La vaisselle en argent fut ébouillantée. On acheta de nouvelles casseroles pour remplacer celles qui ne pouvaient être cachérisées. La vaisselle qui a déjà été utilisée ne peut être cachérisée. Alors le Kremlin puisa dans ses réserves et trouva de nouvelles assiettes, de nouveaux verres...
Il fallait également former les chefs du Kremlin à cuire des plats russes traditionnels selon les règles de la cacherout, le labyrinthe des lois diététiques juives. Rav Lazar et ses aides leur donnèrent des cours, puis supervisèrent les achats et la cuisson des aliments.
"L'autre nuit, dit Reb Lazar, ils m'appelèrent à propos du ketchup. Ils n'étaient pas sûrs que c'était cachère. Et ils voulaient savoir quelle huile utiliser pour la friture. Nous leur avons dit de prendre l'huile Mazola. Ils en avaient une bouteille mais sans tampon rabbinique et n'étaient pas sûrs que cela irait. Alors ils sont sortis et en ont acheté une autre bouteille!"

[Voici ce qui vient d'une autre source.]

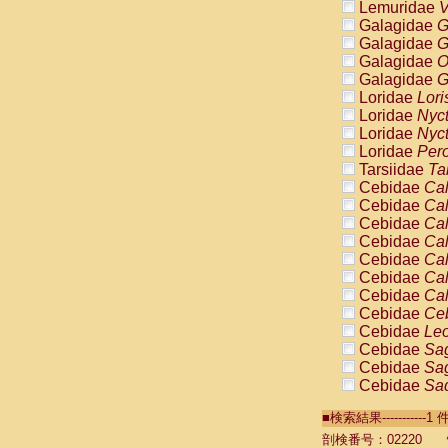
Lemuridae
V
Galagidae
G
Galagidae
G
Galagidae
O
Galagidae
G
Loridae
Lori
Loridae
Nyc
Loridae
Nyc
Loridae
Pero
Tarsiidae
Ta
Cebidae
Cal
Cebidae
Cal
Cebidae
Cal
Cebidae
Cal
Cebidae
Cal
Cebidae
Cal
Cebidae
Cal
Cebidae
Ce
Cebidae
Leo
Cebidae
Sag
Cebidae
Sag
Cebidae
Sag
Cebidae
Sag
■検索結果----------
Cebidae
Sag
Cebidae
Sa
剖検番号：02220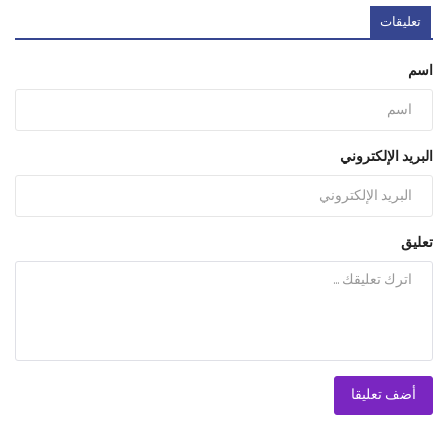
تعليقات
اسم
البريد الإلكتروني
تعليق
أضف تعليقا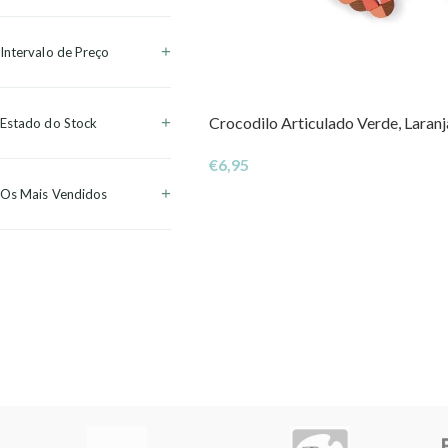
Intervalo de Preço
Crocodilo Articulado Verde, Laranj
Estado do Stock
€
6,95
Os Mais Vendidos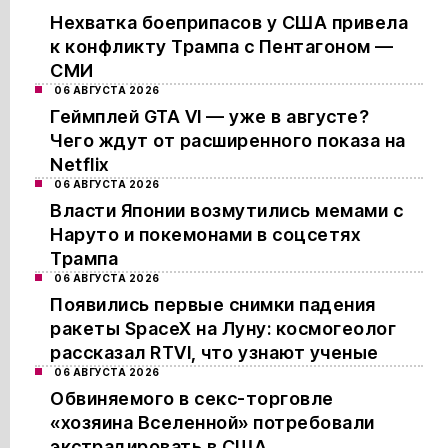
Нехватка боеприпасов у США привела
к конфликту Трампа с Пентагоном —
СМИ
06 АВГУСТА 2026
Геймплей GTA VI — уже в августе?
Чего ждут от расширенного показа на
Netflix
06 АВГУСТА 2026
Власти Японии возмутились мемами с
Наруто и покемонами в соцсетях
Трампа
06 АВГУСТА 2026
Появились первые снимки падения
ракеты SpaceX на Луну: космогеолог
рассказал RTVI, что узнают ученые
06 АВГУСТА 2026
Обвиняемого в секс-торговле
«хозяина Вселенной» потребовали
экстрадировать в США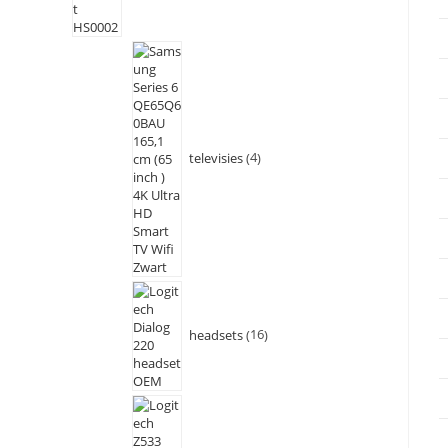
televisies
4
headsets
16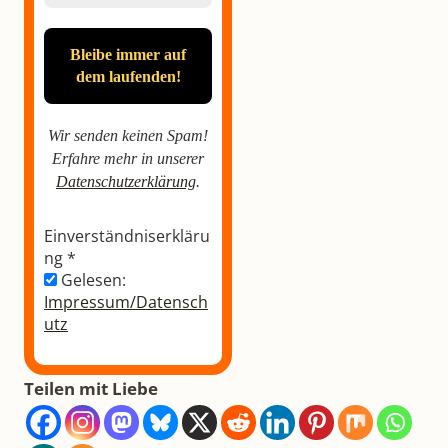
Wir senden keinen Spam!
Erfahre mehr in unserer
Datenschutzerklärung
.
Einverständniserkläru
ng
*
Gelesen:
Impressum/Datensch
utz
Teilen mit Liebe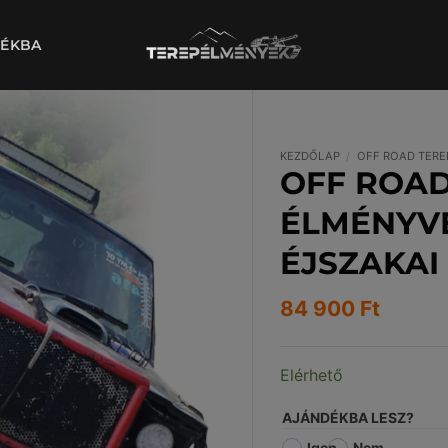
DÉKBA
KEZDŐLAP
/
OFF ROAD TERE
OFF ROA
ÉLMÉNYVE
ÉJSZAKAI
84 900
Ft
Elérhető
AJÁNDÉKBA LESZ?
Igen
Nem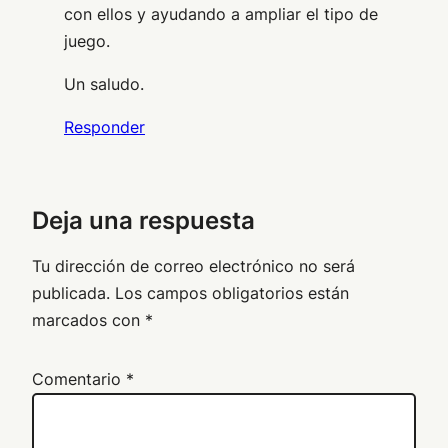
con ellos y ayudando a ampliar el tipo de
juego.
Un saludo.
Responder
Deja una respuesta
Tu dirección de correo electrónico no será
publicada.
Los campos obligatorios están
marcados con
*
Comentario
*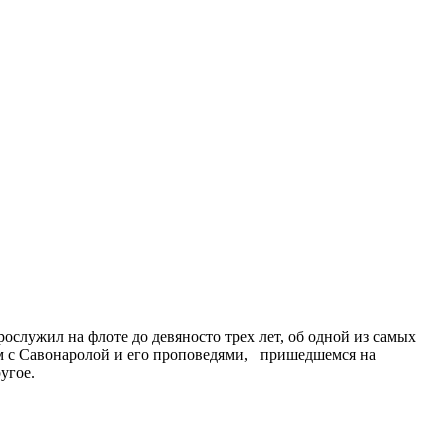
служил на флоте до девяносто трех лет, об одной из самых
ом с Савонаролой и его проповедями, пришедшемся на
угое.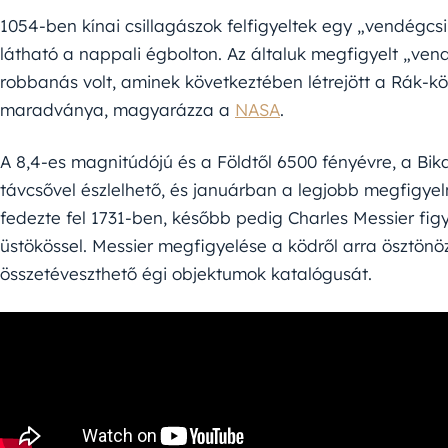
1054-ben kínai csillagászok felfigyeltek egy „vendégcsi
látható a nappali égbolton. Az általuk megfigyelt „ve
robbanás volt, aminek következtében létrejött a Rák-k
maradványa, magyarázza a
NASA
.
A 8,4-es magnitúdójú és a Földtől 6500 fényévre, a Bik
távcsővel észlelhető, és januárban a legjobb megfigyeln
fedezte fel 1731-ben, később pedig Charles Messier figy
üstökössel. Messier megfigyelése a ködről arra ösztönöz
összetéveszthető égi objektumok katalógusát.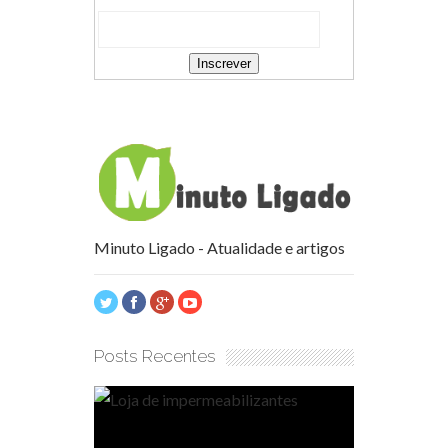
Minuto Ligado - Atualidade e artigos
Posts Recentes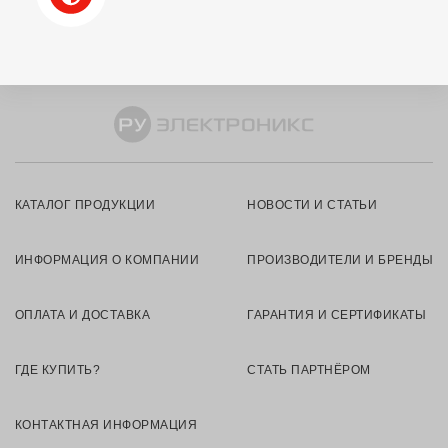
КАТАЛОГ ПРОДУКЦИИ
НОВОСТИ И СТАТЬИ
ИНФОРМАЦИЯ О КОМПАНИИ
ПРОИЗВОДИТЕЛИ И БРЕНДЫ
ОПЛАТА И ДОСТАВКА
ГАРАНТИЯ И СЕРТИФИКАТЫ
ГДЕ КУПИТЬ?
СТАТЬ ПАРТНЁРОМ
КОНТАКТНАЯ ИНФОРМАЦИЯ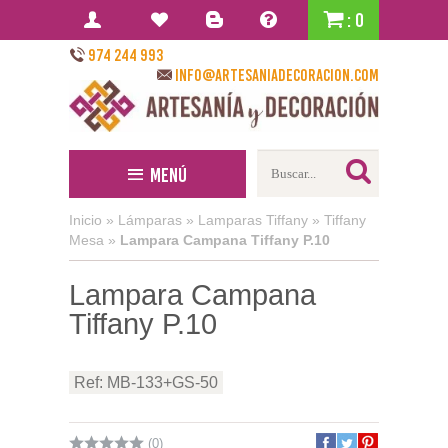
: 0
974 244 993
info@artesaniadecoracion.com
Menú
Inicio
»
Lámparas
»
Lamparas Tiffany
»
Tiffany
Mesa
»
Lampara Campana Tiffany P.10
Lampara Campana
Tiffany P.10
Ref: MB-133+GS-50
(0)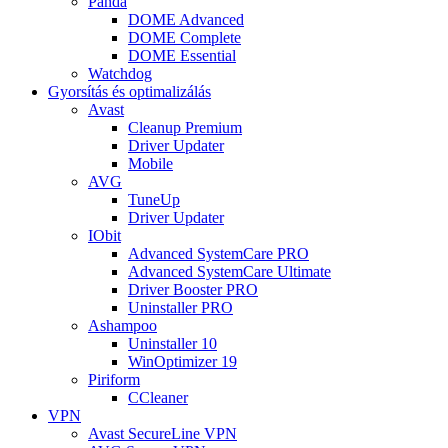
Panda
DOME Advanced
DOME Complete
DOME Essential
Watchdog
Gyorsítás és optimalizálás
Avast
Cleanup Premium
Driver Updater
Mobile
AVG
TuneUp
Driver Updater
IObit
Advanced SystemCare PRO
Advanced SystemCare Ultimate
Driver Booster PRO
Uninstaller PRO
Ashampoo
Uninstaller 10
WinOptimizer 19
Piriform
CCleaner
VPN
Avast SecureLine VPN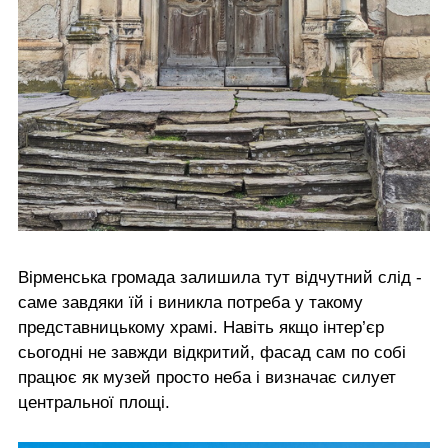
Вірменська громада залишила тут відчутний слід -
саме завдяки їй і виникла потреба у такому
представницькому храмі. Навіть якщо інтер’єр
сьогодні не завжди відкритий, фасад сам по собі
працює як музей просто неба і визначає силует
центральної площі.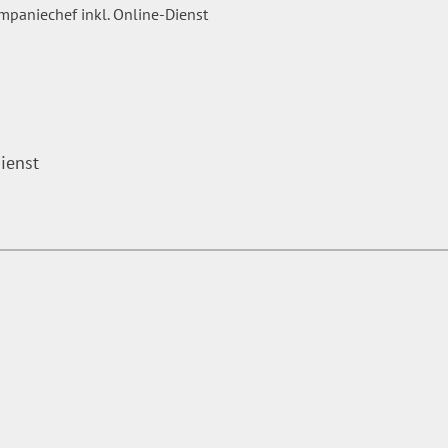
ienst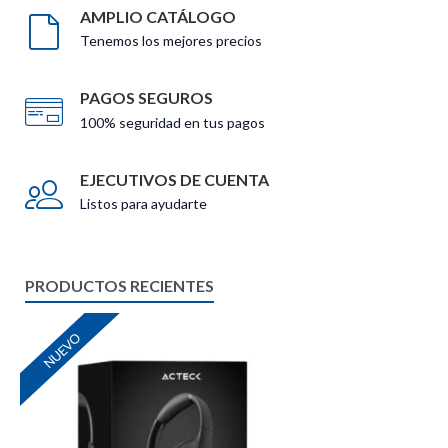
AMPLIO CATÁLOGO
Tenemos los mejores precios
PAGOS SEGUROS
100% seguridad en tus pagos
EJECUTIVOS DE CUENTA
Listos para ayudarte
PRODUCTOS RECIENTES
NUEVO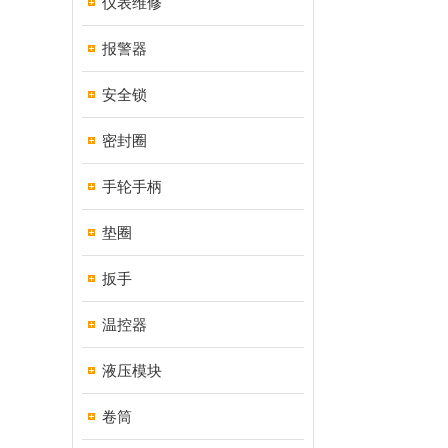
仪表维修
报警器
安全锁
密封圈
手轮手柄
垫圈
扳手
温控器
液压模块
卷筒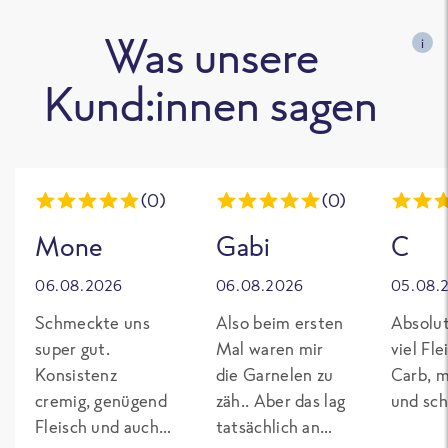
Was unsere
i
Kund:innen sagen
(0)
(0)
Mone
Gabi
C
06.08.2026
06.08.2026
05.08.
Schmeckte uns
Also beim ersten
Absolut
super gut.
Mal waren mir
viel Fl
Konsistenz
die Garnelen zu
Carb, m
cremig, genügend
zäh.. Aber das lag
und sch
Fleisch und auch
tatsächlich an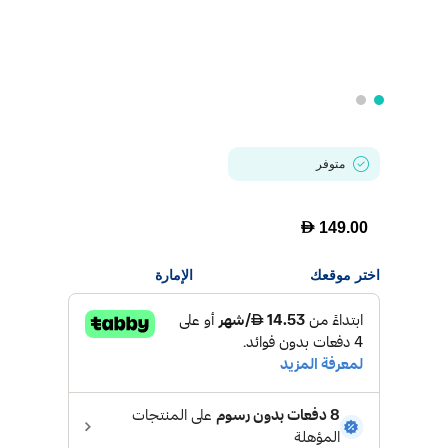
متوفر
D
149.00
اختر موقعك
الإمارة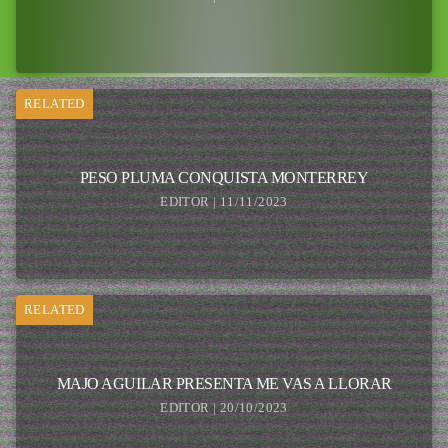
RELATED
PESO PLUMA CONQUISTA MONTERREY
EDITOR | 11/11/2023
RELATED
MAJO AGUILAR PRESENTA ME VAS A LLORAR
EDITOR | 20/10/2023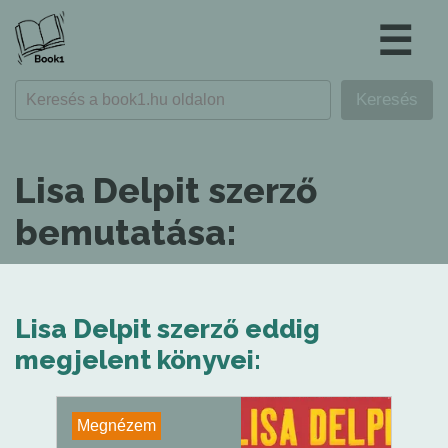
☰
Lisa Delpit szerző
bemutatása:
Lisa Delpit szerző eddig
megjelent könyvei:
Megnézem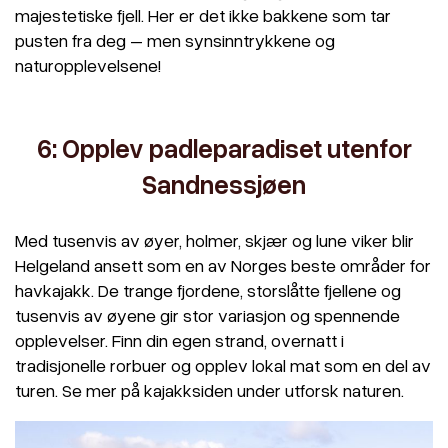
majestetiske fjell. Her er det ikke bakkene som tar
pusten fra deg – men synsinntrykkene og
naturopplevelsene!
6: Opplev padleparadiset utenfor
Sandnessjøen
Med tusenvis av øyer, holmer, skjær og lune viker blir
Helgeland ansett som en av Norges beste områder for
havkajakk. De trange fjordene, storslåtte fjellene og
tusenvis av øyene gir stor variasjon og spennende
opplevelser. Finn din egen strand, overnatt i
tradisjonelle rorbuer og opplev lokal mat som en del av
turen. Se mer på kajakksiden under utforsk naturen.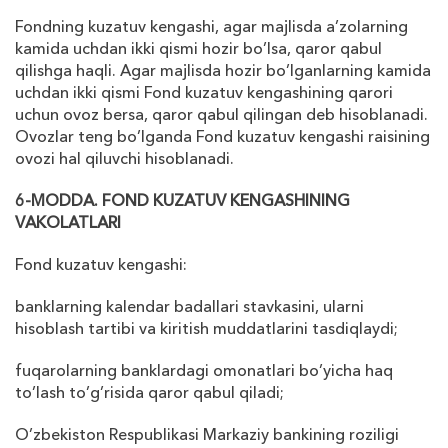
Fondning kuzatuv kengashi, agar majlisda a’zolarning
kamida uchdan ikki qismi hozir bo’lsa, qaror qabul
qilishga haqli. Agar majlisda hozir bo’lganlarning kamida
uchdan ikki qismi Fond kuzatuv kengashining qarori
uchun ovoz bersa, qaror qabul qilingan deb hisoblanadi.
Ovozlar teng bo’lganda Fond kuzatuv kengashi raisining
ovozi hal qiluvchi hisoblanadi.
6-MODDA. FOND KUZATUV KENGASHINING
VAKOLATLARI
Fond kuzatuv kengashi:
banklarning kalendar badallari stavkasini, ularni
hisoblash tartibi va kiritish muddatlarini tasdiqlaydi;
fuqarolarning banklardagi omonatlari bo’yicha haq
to’lash to’g’risida qaror qabul qiladi;
O’zbekiston Respublikasi Markaziy bankining roziligi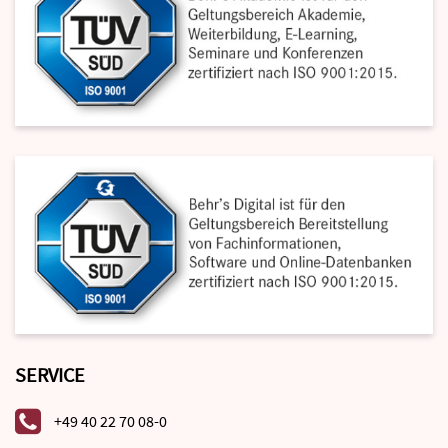
SERVICE
+49 40 22 70 08-0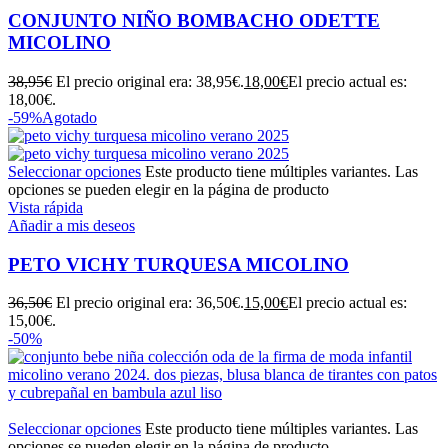
CONJUNTO NIÑO BOMBACHO ODETTE
MICOLINO
38,95
€
El precio original era: 38,95€.
18,00
€
El precio actual es:
18,00€.
-59%
Agotado
Seleccionar opciones
Este producto tiene múltiples variantes. Las
opciones se pueden elegir en la página de producto
Vista rápida
Añadir a mis deseos
PETO VICHY TURQUESA MICOLINO
36,50
€
El precio original era: 36,50€.
15,00
€
El precio actual es:
15,00€.
-50%
Seleccionar opciones
Este producto tiene múltiples variantes. Las
opciones se pueden elegir en la página de producto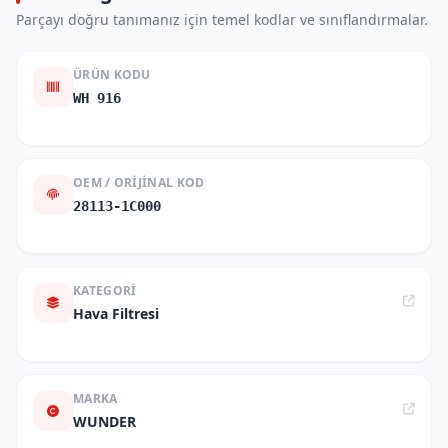
Parçayı doğru tanımanız için temel kodlar ve sınıflandırmalar.
ÜRÜN KODU
WH 916
OEM / ORIJINAL KOD
28113-1C000
KATEGORI
Hava Filtresi
MARKA
WUNDER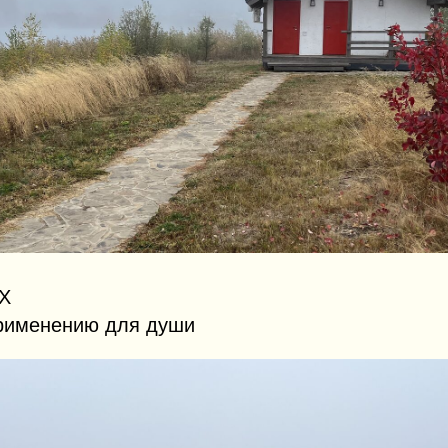
Х
применению для души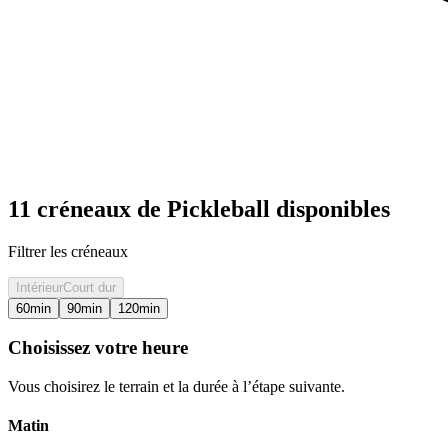
11 créneaux de Pickleball disponibles
Filtrer les créneaux
Intérieur
Court dur
60
min
90
min
120
min
Choisissez votre heure
Vous choisirez le terrain et la durée à l’étape suivante.
Matin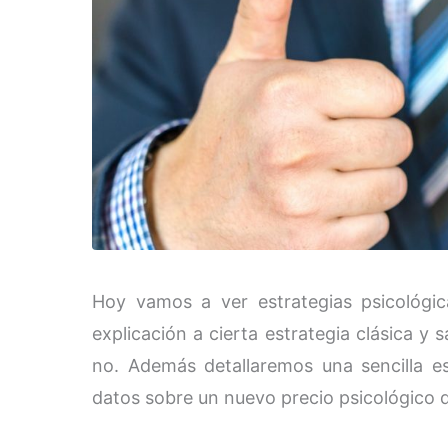
Hoy vamos a ver estrategias psicológic
explicación a cierta estrategia clásica 
no. Además detallaremos una sencilla es
datos sobre un nuevo precio psicológico 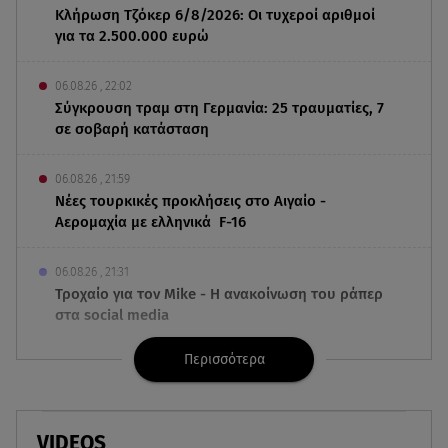
Κλήρωση Τζόκερ 6/8/2026: Οι τυχεροί αριθμοί
για τα 2.500.000 ευρώ
06.08.26 , 22:02
Σύγκρουση τραμ στη Γερμανία: 25 τραυματίες, 7
σε σοβαρή κατάσταση
06.08.26 , 21:59
Νέες τουρκικές προκλήσεις στο Αιγαίο -
Αερομαχία με ελληνικά F-16
06.08.26 , 21:31
Τροχαίο για τον Mike - Η ανακοίνωση του ράπερ
στα social media
Περισσότερα
06.08.26 , 21:22
Ισραήλ - Κύπρος - Κρήτη: Το μεγαλύτερο
υποθαλάσσιο καλώδιο στον κόσμο
VIDEOS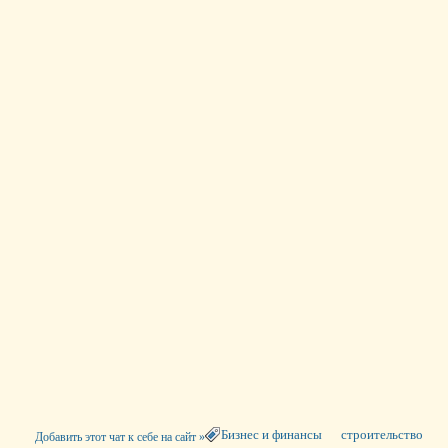
Бизнес и финансы
строительство
Добавить этот чат к себе на сайт »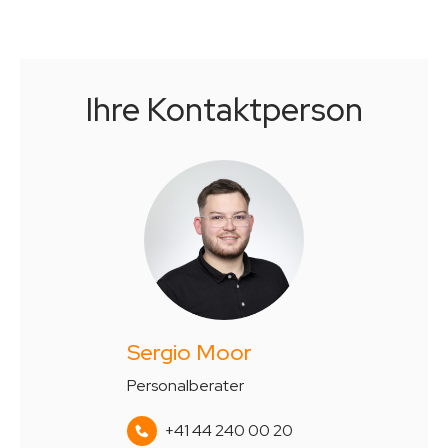
Ihre Kontaktperson
Sergio Moor
Personalberater
+41 44 240 00 20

Dimanche, Rav Kogan se rendit à Miasokombinat, un énorme abattoir industriel au sud de Moscou et dans un endroit spécialement aménagé, il égorgea les veaux et les dindes sélectionnés pour ce dîner. Lundi et mardi, les chefs préparèrent le repas.
Et le mardi soir, les deux présidents et leurs invités dînèrent ensemble, levèrent leurs verres de vin cachère et portèrent des toasts à leurs santés respectives.
Si Rav Lazar arrive ainsi à s'imposer, c'est là juste une part du renouveau de la cuisine cachère chez les Juifs de Russie. Un restaurant cachère haut de gamme s'est ouvert sur la Place Rouge.
La Fédération des communautés juives a commencé à commercialiser des produits cachères sous son autorité: chocolat, caviar, vodka, vendus dans les épiceries locales. Un nouveau département a été créé dans cette fédération pour promouvoir la nourriture cachère.
Et Rav Kogan - qui habite à Moscou et qui avait été persécuté par le K.G.B. pour avoir abattu de la viande rituellement, comme son grand-père, pas plus tard que dans les années 80 - expédie maintenant trois tonnes de viande cachère par semaine depuis l'abattoir de Miasokombinat dans toutes les villes de Russie.